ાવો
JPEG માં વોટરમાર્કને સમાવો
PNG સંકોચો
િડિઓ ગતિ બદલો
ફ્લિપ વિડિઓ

---

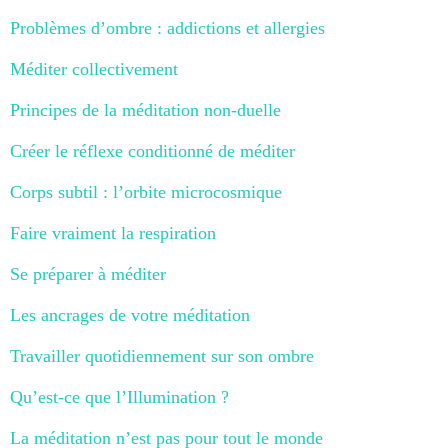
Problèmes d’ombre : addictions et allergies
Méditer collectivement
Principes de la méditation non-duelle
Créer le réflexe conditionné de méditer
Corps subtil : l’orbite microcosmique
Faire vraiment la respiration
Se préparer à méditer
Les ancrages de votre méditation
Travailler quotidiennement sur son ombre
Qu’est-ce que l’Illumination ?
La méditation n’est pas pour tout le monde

...

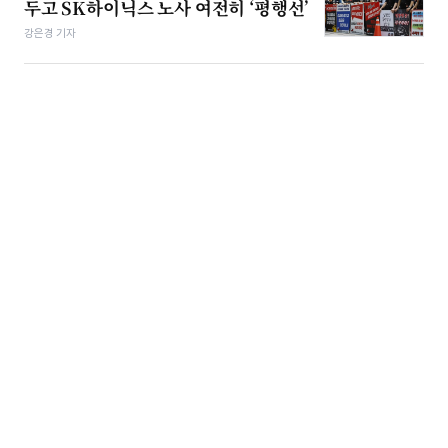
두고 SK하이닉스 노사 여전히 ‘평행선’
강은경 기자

> [TO DO]
Copy out, from the data above, each line where the string "méditation" is present.

> [TASK OUTPUT]
Principes de la méditation non-duelle
Les ancrages de votre méditation
La méditation n’est pas pour tout le monde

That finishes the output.